I think the simplest way is to subtract 25 days and aggregate by the month:
select year(dateadd(day, -25, datetime)) as yr,
month(dateadd(day, -25, datetime)) as mon,
sum(data)
from t
group by dateadd(day, -25, datetime);
You can format yr and mon to get the dates for the specific ranges, but this does the aggregation (and the yr/mon columns might be sufficient).
Step 0: Build a calendar table.
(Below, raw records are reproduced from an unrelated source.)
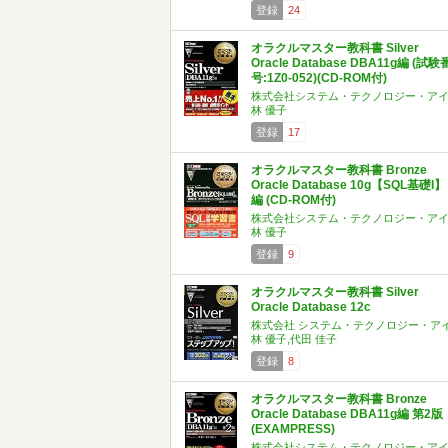
登録
24
オラクルマスター教科書 Silver
Oracle Database DBA11g編 (試験
号:1Z0-052)(CD-ROM付)
株式会社システム・テクノロジー・ア
林 優子
登録
17
オラクルマスター教科書 Bronze
Oracle Database 10g【SQL基礎I】
編 (CD-ROM付)
株式会社システム・テクノロジー・ア
林 優子
登録
9
オラクルマスター教科書 Silver
Oracle Database 12c
株式会社 システム・テクノロジー・ア
林 優子,代田 佳子
登録
8
オラクルマスター教科書 Bronze
Oracle Database DBA11g編 第2版
(EXAMPRESS)
株式会社システム・テクノロジー・ア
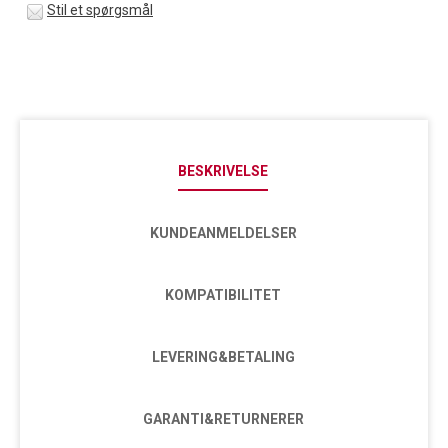
Stil et spørgsmål
BESKRIVELSE
KUNDEANMELDELSER
KOMPATIBILITET
LEVERING&BETALING
GARANTI&RETURNERER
Every database needs a calendar table eventually to simplify this sort of calculation.
In this table you may have columns such as:
Date (primary key)
Day
Month
Year
Quarter
Half-year (e.g. 1 or 2)
Day of year (1 to 366)
Day of week (numeric or text)
Is weekend (seems redundant now, but is a huge time saver later on)
Fiscal quarter/year (if your company's fiscal year doesn't start on Jan. 1)
Is Holiday
etc.
If your company starts its month on the 24th, then you can add a "Fiscal Month" column that represents that.
Step 1: Join on the calendar table
Step 2: Group by the columns in the calendar table.
Calendar tables sound weird at first, but once you realize that they are in fact tiny even if they span a couple hundred years they quickly become a major asset.
Don't try to cheap out on disk space by using computed columns. You want real columns because they are much faster and can be indexed if necessary. (Though honestly, usually just the PK index is enough for even wide calendar tables.)